Oh Good Heavens...
The girl is 57...
This is what I wrote in last year's birthday blog:
"What do I want from the coming year?
I want to be healthy. I want to be happy. I want to stay centered and calm during the coming political storm. I want my house to feel comfortable. I want my days to seem focused. I want my relationships with my husband and my child to continue to be solid."
So, how did I do?
I thought this morning that birthday hashtags should probably be updated at the end of every year. Like last year I used #56Kicks because it was a throwback in my head to the 86 Kicks that was my high school graduation year. But I'm thinking maybe it was more #56OneDamnThingAfterTheOther , no rhyme but a play on 5-6 doncha know. Which isn't really fair. I mean overall it was a decent year. It's just...
That whole "stay centered and calm during the coming political storm" part. There was still a part of me that had hope it wouldn't go the way it did when I wrote that. You all know that I was worried Trump would win very early last year and I could never shake that feeling. Even when I was seeing all of the optimism for Harris and starting to think, maybe? There was still a part of me that was like, yeah, no, he's going to win. It's over. People are going to vote us into our own destruction.
And they did.
And no matter how much I have tried to be optimistic about the future of the country it's not worked.
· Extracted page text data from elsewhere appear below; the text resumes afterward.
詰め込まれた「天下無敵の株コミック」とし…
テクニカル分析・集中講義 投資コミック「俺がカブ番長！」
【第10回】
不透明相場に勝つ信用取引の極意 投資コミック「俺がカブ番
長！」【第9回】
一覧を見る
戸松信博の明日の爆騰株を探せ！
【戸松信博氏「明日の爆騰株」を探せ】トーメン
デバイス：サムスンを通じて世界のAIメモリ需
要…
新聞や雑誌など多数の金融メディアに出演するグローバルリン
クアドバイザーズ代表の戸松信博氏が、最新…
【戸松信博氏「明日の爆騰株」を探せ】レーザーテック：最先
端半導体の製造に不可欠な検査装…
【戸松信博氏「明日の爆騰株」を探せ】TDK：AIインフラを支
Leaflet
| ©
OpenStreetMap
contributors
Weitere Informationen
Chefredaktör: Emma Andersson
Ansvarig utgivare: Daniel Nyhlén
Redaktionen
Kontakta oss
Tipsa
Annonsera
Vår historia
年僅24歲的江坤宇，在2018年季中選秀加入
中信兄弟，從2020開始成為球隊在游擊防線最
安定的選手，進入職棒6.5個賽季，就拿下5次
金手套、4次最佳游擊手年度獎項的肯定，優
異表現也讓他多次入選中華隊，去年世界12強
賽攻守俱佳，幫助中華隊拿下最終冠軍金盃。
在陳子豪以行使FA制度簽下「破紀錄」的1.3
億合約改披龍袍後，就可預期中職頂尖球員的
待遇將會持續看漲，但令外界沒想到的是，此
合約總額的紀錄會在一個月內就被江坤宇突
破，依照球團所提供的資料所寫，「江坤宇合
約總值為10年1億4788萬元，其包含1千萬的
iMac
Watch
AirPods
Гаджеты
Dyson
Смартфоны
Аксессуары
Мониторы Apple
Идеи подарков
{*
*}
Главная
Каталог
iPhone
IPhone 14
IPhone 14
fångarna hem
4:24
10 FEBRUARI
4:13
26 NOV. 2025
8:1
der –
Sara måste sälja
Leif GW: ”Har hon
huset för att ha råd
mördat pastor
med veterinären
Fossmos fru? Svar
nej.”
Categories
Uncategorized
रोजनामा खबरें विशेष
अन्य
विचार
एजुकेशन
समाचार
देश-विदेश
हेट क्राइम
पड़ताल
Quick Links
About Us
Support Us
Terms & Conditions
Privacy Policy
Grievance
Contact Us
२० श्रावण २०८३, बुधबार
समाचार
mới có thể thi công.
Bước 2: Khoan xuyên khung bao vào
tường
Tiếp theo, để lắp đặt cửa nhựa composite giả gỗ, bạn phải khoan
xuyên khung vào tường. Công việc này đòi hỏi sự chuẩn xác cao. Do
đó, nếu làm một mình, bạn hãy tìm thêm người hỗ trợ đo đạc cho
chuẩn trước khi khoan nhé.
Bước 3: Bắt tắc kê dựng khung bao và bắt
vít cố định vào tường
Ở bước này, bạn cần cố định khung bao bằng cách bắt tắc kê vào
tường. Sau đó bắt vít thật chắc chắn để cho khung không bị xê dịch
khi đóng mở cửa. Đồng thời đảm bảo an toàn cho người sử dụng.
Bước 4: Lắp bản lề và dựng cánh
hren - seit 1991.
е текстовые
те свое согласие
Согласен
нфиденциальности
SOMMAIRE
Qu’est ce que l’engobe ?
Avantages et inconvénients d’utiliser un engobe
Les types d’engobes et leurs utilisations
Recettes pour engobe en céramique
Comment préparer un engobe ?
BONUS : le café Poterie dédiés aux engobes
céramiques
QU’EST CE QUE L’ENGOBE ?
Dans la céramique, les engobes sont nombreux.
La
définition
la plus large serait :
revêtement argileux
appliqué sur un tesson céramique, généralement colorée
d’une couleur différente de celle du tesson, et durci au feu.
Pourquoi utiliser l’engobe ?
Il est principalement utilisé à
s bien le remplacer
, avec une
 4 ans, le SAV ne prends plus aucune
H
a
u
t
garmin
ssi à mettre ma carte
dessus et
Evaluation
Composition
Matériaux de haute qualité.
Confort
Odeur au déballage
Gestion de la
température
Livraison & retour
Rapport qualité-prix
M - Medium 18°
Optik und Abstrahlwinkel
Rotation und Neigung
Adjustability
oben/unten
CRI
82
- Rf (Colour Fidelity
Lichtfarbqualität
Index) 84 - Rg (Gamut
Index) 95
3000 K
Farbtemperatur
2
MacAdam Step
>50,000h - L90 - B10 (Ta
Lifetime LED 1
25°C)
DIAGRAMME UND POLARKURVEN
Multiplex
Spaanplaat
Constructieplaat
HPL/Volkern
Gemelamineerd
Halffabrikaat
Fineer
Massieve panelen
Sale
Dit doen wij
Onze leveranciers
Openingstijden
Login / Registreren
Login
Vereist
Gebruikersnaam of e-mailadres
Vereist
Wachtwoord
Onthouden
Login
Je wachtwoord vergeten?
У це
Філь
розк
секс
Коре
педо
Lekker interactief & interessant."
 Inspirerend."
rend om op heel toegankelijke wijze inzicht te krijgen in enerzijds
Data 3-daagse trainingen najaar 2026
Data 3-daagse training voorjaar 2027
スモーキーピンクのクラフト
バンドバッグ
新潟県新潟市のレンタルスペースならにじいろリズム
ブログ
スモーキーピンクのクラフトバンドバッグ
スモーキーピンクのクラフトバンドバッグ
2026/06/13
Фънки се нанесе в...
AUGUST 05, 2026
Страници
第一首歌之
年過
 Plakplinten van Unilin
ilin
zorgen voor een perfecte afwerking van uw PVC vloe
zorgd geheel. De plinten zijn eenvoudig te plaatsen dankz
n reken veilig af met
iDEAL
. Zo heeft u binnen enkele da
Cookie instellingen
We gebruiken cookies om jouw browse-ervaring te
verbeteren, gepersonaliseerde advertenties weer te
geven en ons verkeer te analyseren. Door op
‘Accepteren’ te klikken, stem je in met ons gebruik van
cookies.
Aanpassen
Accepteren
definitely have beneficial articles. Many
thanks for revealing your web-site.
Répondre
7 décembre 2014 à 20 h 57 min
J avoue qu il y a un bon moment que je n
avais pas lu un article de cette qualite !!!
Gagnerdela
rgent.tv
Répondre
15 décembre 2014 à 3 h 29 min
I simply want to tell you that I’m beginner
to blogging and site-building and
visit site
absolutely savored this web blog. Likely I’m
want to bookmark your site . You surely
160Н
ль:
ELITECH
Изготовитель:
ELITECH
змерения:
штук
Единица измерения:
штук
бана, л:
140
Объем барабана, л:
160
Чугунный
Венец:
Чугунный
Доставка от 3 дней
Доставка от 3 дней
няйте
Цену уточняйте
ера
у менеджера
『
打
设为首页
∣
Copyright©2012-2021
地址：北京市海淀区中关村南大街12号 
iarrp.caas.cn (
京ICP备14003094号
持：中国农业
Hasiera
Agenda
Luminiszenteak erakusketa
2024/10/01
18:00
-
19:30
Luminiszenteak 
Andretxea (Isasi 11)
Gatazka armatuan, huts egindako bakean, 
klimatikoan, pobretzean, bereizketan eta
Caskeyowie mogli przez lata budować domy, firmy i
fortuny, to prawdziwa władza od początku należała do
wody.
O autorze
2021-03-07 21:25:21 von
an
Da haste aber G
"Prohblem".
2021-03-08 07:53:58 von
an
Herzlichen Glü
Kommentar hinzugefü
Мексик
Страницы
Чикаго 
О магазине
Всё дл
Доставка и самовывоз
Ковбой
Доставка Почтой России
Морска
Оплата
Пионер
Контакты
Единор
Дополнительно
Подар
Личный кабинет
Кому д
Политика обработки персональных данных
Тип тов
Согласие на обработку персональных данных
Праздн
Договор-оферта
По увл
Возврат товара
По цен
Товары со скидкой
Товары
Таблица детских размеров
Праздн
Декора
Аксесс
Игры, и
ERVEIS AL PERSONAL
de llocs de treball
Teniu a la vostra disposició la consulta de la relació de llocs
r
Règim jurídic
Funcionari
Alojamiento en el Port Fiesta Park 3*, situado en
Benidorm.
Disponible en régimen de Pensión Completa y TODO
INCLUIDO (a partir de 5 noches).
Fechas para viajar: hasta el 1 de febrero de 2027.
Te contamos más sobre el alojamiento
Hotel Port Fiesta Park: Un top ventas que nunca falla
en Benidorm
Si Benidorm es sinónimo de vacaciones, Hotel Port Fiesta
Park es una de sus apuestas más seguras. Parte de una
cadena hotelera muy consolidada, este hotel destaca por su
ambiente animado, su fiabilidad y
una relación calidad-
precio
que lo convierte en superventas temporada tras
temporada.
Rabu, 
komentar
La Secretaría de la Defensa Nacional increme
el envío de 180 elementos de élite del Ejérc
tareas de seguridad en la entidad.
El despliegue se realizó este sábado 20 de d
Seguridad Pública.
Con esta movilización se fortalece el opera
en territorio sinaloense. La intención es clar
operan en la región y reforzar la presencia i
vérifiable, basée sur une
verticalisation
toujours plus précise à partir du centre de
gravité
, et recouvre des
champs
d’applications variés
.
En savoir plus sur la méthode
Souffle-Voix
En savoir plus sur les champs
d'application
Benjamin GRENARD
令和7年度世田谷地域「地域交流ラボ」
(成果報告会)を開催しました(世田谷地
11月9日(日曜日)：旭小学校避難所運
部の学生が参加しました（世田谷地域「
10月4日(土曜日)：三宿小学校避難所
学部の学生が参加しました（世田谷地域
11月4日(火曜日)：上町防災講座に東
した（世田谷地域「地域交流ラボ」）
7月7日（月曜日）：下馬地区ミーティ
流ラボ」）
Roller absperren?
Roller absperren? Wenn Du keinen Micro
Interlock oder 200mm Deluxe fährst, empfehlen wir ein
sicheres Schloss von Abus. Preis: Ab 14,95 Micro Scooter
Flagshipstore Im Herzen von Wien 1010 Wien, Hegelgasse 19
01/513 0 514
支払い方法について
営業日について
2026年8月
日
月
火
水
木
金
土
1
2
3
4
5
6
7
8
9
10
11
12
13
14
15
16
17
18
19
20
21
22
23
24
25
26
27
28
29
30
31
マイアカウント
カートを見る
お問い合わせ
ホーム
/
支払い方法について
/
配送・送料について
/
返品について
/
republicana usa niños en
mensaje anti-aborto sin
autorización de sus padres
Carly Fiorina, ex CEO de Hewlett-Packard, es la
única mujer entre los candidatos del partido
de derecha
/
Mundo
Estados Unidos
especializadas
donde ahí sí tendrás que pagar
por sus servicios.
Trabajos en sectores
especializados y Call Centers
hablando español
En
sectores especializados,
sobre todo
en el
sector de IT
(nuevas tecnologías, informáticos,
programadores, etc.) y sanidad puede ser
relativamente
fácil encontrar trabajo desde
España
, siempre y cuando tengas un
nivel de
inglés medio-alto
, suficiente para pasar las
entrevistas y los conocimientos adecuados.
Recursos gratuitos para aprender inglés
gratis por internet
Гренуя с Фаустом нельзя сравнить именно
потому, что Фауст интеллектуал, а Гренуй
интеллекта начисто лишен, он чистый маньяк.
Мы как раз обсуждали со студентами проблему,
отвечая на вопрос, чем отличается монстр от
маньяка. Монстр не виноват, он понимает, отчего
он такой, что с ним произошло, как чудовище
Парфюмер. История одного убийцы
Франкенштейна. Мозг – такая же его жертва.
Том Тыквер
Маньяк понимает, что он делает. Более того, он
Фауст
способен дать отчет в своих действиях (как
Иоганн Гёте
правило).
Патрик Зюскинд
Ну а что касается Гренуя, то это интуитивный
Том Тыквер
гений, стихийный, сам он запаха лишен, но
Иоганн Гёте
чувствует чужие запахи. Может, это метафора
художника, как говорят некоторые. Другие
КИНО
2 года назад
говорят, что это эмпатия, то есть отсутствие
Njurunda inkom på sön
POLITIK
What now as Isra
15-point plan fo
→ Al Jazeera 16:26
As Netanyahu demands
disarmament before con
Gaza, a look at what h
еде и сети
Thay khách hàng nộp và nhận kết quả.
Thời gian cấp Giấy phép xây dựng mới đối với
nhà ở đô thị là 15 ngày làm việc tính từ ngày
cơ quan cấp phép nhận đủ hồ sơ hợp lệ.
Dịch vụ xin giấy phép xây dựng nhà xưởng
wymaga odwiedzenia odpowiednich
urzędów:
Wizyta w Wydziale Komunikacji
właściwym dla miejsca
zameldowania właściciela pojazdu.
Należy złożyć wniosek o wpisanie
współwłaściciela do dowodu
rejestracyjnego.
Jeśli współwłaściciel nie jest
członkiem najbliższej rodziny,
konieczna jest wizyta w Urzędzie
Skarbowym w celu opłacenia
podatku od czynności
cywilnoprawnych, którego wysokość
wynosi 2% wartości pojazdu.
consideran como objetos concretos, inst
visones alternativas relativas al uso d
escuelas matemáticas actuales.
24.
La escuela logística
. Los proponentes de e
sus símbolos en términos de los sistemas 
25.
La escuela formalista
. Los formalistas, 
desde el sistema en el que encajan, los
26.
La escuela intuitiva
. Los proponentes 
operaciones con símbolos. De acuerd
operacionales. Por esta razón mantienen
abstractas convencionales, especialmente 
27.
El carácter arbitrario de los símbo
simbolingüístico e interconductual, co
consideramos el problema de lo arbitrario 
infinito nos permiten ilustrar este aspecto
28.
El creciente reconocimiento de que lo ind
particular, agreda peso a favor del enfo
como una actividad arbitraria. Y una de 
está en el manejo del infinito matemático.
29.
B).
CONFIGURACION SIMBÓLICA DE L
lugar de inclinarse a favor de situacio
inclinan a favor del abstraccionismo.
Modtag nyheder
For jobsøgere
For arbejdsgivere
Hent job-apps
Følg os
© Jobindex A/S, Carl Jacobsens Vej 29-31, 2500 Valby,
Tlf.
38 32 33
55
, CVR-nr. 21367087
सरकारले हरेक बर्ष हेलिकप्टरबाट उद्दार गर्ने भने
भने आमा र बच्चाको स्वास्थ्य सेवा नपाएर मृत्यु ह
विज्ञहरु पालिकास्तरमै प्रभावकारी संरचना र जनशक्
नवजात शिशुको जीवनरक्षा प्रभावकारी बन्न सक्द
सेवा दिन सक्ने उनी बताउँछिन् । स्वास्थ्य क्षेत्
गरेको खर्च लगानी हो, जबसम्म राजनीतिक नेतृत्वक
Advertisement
As you all know from reading these posts. The powers that be have been waiting for this moment and they are moving to make sure we don't get past it easily. I'd like to think it won't work but I just don't feel that way. I'll still do my part to fight against it but I'm not optimistic. Which is very odd for me since up until a couple of years ago I would have described myself as an optimistic person by nature.
So the whole centered and calm part just didn't happen. I'm off kilter and angry pretty much all the time. There is a constant feeling of dread and fear and just flat out disgust going all the time. And yet...
My relationships with my husband and my child are still strong and lovely. I have a wonderful family. I mean, I know you all know that, but it bears repeating. They are great. One of the greatest joys of my life is that we all like each other as well as love each other. There is no one I'd rather spend my day with than Brent and the close second is Katie.
Health wise I finally found a doctor who listened to me about my achilles issue and after literal decades of pain provided help. It's so much better I cannot even believe it. There are times when I'm working out that it twinges and I think "uh oh" but it fades back away instead of hobbling me for the next few days. As far as the rest of it goes nothing new seems to have broken, or needed medicated to keep working, so I'm taking that as a win! Positive health strides.
My house is comfortable. We added a couple more things to the catio area to make it more useful to us, not just to the cats. I let the garden do it's own thing this year to see how many of the wildflowers came back. It wasn't many. But it was still a lovely yard to sit outside and look at.
My days are focused. For me. I've got my lists, I've got my chores. I've got my acceptance that some days I'm not going to follow any of that and that's okay too.
And even though I'm angry about things that are happening that are out of my control I'm still basically a happy person. My life is good. In the middle of the shit storm my life is still good. I honestly don't know how long that will last and so I'm trying very hard not to take it for granted.
What do I want for the coming year? Well, I want to be the best version of me that I can be. I want to be a safe place for my husband and my child during turbulent times. I want to continue to be grateful for what I have and not focused on what we might all lose. I want to be healthy, I want to be happy, I want to be present.
And since I'm not on Facebook anymore I'll post the birthday girl photos here:


Another cycle around the sun. Cake and compliments for everyone!
I love you all and your butts look great in those jeans/skirts/yoga pants.